**WHAT IS NEEDED**
Keep the pictures out, and restate the listing that follows exactly as written.
== INPUT MATERIAL
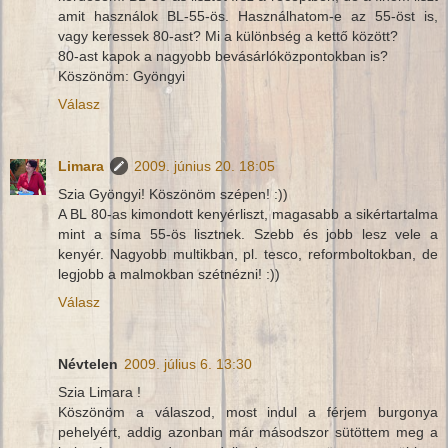
amit használok BL-55-ös. Használhatom-e az 55-öst is,
vagy keressek 80-ast? Mi a különbség a kettő között?
80-ast kapok a nagyobb bevásárlóközpontokban is?
Köszönöm: Gyöngyi
Válasz
Limara
2009. június 20. 18:05
Szia Gyöngyi! Köszönöm szépen! :))
A BL 80-as kimondott kenyérliszt, magasabb a sikértartalma
mint a síma 55-ös lisztnek. Szebb és jobb lesz vele a
kenyér. Nagyobb multikban, pl. tesco, reformboltokban, de
legjobb a malmokban szétnézni! :))
Válasz
Névtelen
2009. július 6. 13:30
Szia Limara !
Köszönöm a válaszod, most indul a férjem burgonya
pehelyért, addig azonban már másodszor sütöttem meg a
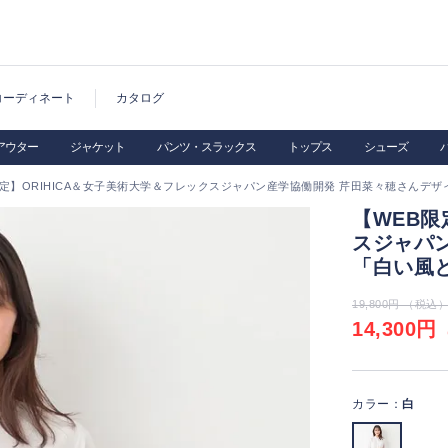
コーディネート
カタログ
アウター
ジャケット
パンツ・スラックス
トップス
シューズ
限定】ORIHICA＆女子美術大学＆フレックスジャパン産学協働開発 芹田菜々穂さんデ
【WEB限
スジャパ
「白い風
19,800円 （税込
14,300円
（
カラー：
白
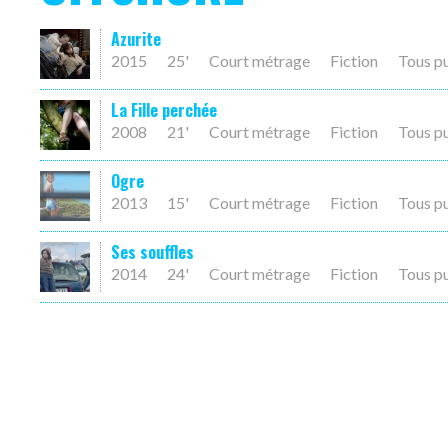
Azurite
2015
25'
Court métrage
Fiction
Tous p
La Fille perchée
2008
21'
Court métrage
Fiction
Tous p
Ogre
2013
15'
Court métrage
Fiction
Tous p
Ses souffles
2014
24'
Court métrage
Fiction
Tous p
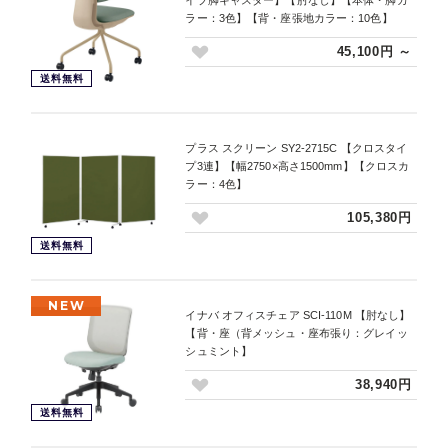
ラー：3色】【背・座張地カラー：10色】
45,100円 ～
送料無料
プラス スクリーン SY2-2715C 【クロスタイ
プ3連】【幅2750×高さ1500mm】【クロスカ
ラー：4色】
105,380円
送料無料
NEW
イナバ オフィスチェア SCI-110M 【肘なし】
【背・座（背メッシュ・座布張り：グレイッ
シュミント】
38,940円
送料無料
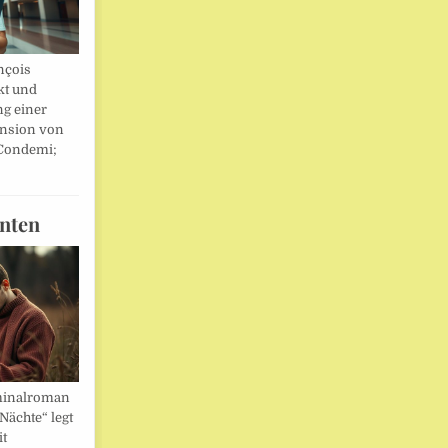
nçois
kt und
ng einer
nsion von
 Condemi;
nten
minalroman
Nächte“ legt
it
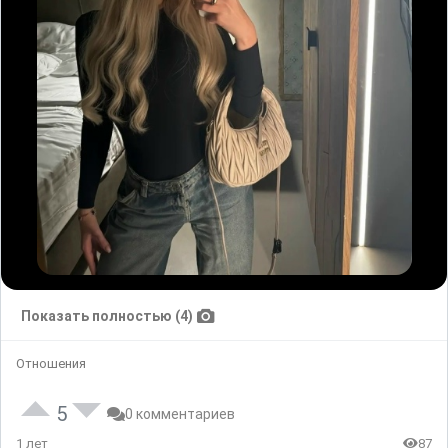
Показать полностью (4)
Отношения
5
0 комментариев
1 лет
87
====
**REPLY TO THE EXERCISE**
amit használok BL-55-ös. Használhatom-e az 55-öst is,
vagy keressek 80-ast? Mi a különbség a kettő között?
80-ast kapok a nagyobb bevásárlóközpontokban is?
Köszönöm: Gyöngyi
Válasz
Limara
2009. június 20. 18:05
Szia Gyöngyi! Köszönöm szépen! :))
A BL 80-as kimondott kenyérliszt, magasabb a sikértartalma
mint a síma 55-ös lisztnek. Szebb és jobb lesz vele a
kenyér. Nagyobb multikban, pl. tesco, reformboltokban, de
legjobb a malmokban szétnézni! :))
Válasz
Névtelen
2009. július 6. 13:30
Szia Limara !
Köszönöm a válaszod, most indul a férjem burgonya
pehelyért, addig azonban már másodszor sütöttem meg a
コーディネート
カタログ
アウター
ジャケット
パンツ・スラックス
トップス
シューズ
限定】ORIHICA＆女子美術大学＆フレックスジャパン産学協働開発 芹田菜々穂さんデ
【WEB限
スジャパ
「白い風
19,800円 （税込
14,300円
（
カラー：
白
Azurite
2015
25'
Court métrage
Fiction
Tous p
La Fille perchée
2008
21'
Court métrage
Fiction
Tous p
Ogre
2013
15'
Court métrage
Fiction
Tous p
Ses souffles
2014
24'
Court métrage
Fiction
Tous p
ラー：3色】【背・座張地カラー：10色】
45,100円 ～
送料無料
プラス スクリーン SY2-2715C 【クロスタイ
プ3連】【幅2750×高さ1500mm】【クロスカ
ラー：4色】
105,380円
送料無料
NEW
イナバ オフィスチェア SCI-110M 【肘なし】
【背・座（背メッシュ・座布張り：グレイッ
シュミント】
38,940円
送料無料
nçois
kt und
ng einer
nsion von
 Condemi;
nten
minalroman
Nächte“ legt
it
Показать полностью (4)
Отношения
5
0 комментариев
1 лет
87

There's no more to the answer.